## [OBJECTIVE]
Please rename "collector number" to "field number" in the records from their start through the line containing "locality: Mosul liwa. Kursi, Jebel Sinjar.", inclusive, and give those lines back with nothing else altered.

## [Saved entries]

# # # # #

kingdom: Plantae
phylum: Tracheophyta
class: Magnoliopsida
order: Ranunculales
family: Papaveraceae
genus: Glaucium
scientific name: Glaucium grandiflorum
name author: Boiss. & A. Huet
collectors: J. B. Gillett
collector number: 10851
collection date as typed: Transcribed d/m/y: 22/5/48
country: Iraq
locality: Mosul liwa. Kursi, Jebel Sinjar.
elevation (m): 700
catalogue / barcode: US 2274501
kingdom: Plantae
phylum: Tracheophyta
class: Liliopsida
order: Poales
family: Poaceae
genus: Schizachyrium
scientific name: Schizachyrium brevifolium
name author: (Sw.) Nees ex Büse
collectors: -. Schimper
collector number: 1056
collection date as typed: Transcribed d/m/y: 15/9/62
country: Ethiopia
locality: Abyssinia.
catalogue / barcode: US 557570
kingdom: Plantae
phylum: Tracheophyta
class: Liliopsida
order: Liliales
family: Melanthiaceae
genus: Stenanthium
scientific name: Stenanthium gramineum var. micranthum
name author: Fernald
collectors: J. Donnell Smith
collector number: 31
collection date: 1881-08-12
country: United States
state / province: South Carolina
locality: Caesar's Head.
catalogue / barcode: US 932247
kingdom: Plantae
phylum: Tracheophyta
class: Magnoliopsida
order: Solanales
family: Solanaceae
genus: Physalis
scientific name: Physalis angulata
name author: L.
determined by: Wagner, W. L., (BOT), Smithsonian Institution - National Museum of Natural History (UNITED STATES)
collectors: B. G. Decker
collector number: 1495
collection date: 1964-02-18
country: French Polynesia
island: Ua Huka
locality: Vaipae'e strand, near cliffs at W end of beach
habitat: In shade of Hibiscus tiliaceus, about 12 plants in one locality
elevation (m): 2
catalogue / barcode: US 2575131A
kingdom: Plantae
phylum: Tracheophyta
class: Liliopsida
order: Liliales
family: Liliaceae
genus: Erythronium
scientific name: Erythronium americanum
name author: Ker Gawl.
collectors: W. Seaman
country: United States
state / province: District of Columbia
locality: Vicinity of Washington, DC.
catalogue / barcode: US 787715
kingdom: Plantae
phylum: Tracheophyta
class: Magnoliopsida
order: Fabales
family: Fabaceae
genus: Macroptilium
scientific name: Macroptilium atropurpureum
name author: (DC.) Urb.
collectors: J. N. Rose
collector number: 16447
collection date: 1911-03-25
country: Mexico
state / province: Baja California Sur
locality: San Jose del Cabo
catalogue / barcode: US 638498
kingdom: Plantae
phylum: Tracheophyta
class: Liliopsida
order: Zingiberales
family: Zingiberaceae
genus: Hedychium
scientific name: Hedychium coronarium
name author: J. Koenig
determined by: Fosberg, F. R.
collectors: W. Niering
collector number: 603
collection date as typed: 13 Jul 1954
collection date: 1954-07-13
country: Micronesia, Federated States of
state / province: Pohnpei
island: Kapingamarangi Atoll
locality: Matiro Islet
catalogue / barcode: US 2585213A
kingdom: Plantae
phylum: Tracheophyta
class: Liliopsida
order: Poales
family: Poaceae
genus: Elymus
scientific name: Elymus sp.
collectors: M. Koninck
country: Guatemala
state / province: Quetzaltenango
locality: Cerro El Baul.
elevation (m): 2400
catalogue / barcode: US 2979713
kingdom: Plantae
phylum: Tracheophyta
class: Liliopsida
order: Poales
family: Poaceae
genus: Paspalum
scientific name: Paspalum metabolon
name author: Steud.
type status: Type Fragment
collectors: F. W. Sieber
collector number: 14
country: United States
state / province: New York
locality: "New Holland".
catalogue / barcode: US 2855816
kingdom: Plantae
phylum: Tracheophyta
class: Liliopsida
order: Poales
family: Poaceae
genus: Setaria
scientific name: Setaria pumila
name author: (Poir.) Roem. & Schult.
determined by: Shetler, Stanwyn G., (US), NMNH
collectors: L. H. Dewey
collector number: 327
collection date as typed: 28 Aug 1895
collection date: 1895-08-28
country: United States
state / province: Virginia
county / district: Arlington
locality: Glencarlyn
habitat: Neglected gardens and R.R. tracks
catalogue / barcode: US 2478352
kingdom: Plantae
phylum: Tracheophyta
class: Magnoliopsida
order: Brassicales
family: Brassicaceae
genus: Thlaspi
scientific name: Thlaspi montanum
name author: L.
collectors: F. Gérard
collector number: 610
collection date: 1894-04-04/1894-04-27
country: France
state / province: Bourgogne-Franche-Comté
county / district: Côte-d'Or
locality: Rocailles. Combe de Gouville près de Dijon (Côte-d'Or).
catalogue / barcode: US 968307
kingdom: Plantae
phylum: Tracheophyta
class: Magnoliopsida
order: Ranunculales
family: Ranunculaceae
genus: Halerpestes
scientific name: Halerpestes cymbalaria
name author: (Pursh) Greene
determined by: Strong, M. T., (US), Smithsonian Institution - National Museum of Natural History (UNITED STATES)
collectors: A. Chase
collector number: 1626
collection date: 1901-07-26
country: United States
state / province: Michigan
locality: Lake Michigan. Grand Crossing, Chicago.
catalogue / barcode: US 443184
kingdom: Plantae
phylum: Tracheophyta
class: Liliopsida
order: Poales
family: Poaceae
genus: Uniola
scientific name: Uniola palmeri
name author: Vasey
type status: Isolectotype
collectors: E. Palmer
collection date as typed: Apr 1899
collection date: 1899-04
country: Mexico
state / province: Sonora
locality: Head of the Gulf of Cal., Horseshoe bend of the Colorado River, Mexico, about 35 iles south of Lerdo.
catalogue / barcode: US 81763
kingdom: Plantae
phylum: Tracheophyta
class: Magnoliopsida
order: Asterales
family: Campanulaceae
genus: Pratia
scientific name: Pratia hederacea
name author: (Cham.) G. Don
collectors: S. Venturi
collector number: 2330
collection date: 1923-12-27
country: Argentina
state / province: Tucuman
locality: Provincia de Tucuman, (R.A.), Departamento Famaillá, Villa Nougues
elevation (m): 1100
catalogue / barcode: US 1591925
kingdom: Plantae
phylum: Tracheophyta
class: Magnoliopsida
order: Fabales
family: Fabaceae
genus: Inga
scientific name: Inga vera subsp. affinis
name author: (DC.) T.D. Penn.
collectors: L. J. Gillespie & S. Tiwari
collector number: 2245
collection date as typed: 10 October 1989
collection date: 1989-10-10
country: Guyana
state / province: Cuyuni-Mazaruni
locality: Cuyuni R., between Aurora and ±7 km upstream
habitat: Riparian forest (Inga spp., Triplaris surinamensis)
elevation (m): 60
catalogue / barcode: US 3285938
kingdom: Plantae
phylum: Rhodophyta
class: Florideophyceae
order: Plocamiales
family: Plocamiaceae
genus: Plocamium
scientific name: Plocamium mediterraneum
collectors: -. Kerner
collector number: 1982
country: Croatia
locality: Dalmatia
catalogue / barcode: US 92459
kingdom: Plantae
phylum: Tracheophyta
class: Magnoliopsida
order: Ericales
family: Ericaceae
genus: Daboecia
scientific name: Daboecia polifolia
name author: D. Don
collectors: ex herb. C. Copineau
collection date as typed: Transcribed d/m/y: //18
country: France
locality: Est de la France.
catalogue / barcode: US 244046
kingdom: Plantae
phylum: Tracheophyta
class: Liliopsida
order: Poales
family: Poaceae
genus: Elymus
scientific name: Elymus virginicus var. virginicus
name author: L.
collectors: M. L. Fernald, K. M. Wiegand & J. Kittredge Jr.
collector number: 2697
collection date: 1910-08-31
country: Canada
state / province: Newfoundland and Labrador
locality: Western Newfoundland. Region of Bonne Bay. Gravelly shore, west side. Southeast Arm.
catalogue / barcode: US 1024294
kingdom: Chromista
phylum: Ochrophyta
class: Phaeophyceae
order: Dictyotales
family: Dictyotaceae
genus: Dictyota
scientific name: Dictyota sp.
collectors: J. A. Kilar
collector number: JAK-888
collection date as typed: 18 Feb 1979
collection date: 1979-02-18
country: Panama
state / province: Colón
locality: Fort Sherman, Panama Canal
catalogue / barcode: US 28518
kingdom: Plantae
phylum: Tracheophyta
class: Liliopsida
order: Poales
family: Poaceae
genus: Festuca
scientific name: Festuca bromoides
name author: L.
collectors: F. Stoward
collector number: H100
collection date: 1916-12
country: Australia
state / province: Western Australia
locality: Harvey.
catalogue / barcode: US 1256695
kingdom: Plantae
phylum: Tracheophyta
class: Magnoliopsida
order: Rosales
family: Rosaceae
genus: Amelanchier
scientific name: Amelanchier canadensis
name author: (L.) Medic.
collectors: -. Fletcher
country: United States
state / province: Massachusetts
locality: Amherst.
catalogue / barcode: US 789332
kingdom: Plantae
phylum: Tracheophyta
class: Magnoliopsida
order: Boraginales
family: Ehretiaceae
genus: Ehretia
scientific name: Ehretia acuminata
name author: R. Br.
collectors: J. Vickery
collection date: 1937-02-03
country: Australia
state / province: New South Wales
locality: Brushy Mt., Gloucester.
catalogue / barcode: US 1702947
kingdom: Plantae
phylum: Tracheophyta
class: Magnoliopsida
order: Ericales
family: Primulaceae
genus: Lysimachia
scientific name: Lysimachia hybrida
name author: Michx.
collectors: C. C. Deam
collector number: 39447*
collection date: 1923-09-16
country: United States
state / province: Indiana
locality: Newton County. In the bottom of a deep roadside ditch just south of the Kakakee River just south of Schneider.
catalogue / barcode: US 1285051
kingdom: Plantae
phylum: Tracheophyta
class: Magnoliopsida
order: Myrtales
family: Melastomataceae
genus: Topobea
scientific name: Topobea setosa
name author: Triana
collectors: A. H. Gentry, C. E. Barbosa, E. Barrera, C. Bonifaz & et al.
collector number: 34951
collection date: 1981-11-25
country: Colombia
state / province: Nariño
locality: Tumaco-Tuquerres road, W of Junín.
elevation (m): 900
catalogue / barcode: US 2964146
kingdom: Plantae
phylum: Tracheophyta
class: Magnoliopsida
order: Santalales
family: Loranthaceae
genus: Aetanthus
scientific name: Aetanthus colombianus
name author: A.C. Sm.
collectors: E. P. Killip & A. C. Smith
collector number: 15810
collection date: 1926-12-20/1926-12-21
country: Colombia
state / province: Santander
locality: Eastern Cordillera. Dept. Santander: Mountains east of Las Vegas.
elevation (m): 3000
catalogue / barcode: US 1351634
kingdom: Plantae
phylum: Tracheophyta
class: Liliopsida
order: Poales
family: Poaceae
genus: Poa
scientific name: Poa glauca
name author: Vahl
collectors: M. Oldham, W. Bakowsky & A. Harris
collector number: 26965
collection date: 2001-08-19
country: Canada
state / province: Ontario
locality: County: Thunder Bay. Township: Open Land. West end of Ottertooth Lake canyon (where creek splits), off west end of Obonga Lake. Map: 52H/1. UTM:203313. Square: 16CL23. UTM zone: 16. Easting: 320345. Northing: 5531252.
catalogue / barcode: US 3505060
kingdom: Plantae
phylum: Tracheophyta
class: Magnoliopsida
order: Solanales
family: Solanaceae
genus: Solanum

# # # # #

## [THE REPLY]
kingdom: Plantae
phylum: Tracheophyta
class: Magnoliopsida
order: Ranunculales
family: Papaveraceae
genus: Glaucium
scientific name: Glaucium grandiflorum
name author: Boiss. & A. Huet
collectors: J. B. Gillett
field number: 10851
collection date as typed: Transcribed d/m/y: 22/5/48
country: Iraq
locality: Mosul liwa. Kursi, Jebel Sinjar.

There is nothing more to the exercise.